[EXTRACTED MATERIAL — start]

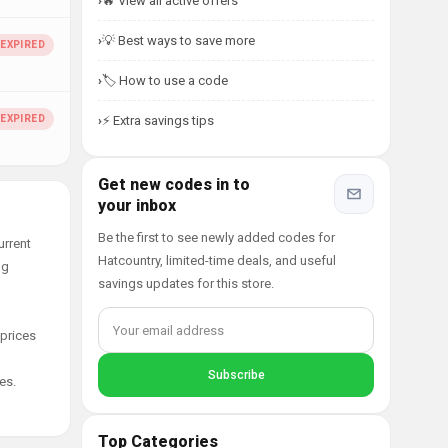
🔥 View all active offers
💡 Best ways to save more
🏷️ How to use a code
⚡ Extra savings tips
Get new codes in to
your inbox
Be the first to see newly added codes for
urrent
Hatcountry, limited-time deals, and useful
ng
savings updates for this store.
 prices
es.
Top Categories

[EXTRACTED MATERIAL — finish]

Transcribe each of the records above precisely, with no pictures in the copy.

#### EXERCISE ANSWER:
🔥 View all active offers
💡 Best ways to save more
🏷️ How to use a code
⚡ Extra savings tips
Get new codes in to
your inbox
Be the first to see newly added codes for
urrent
Hatcountry, limited-time deals, and useful
ng
savings updates for this store.
 prices
es.
Top Categories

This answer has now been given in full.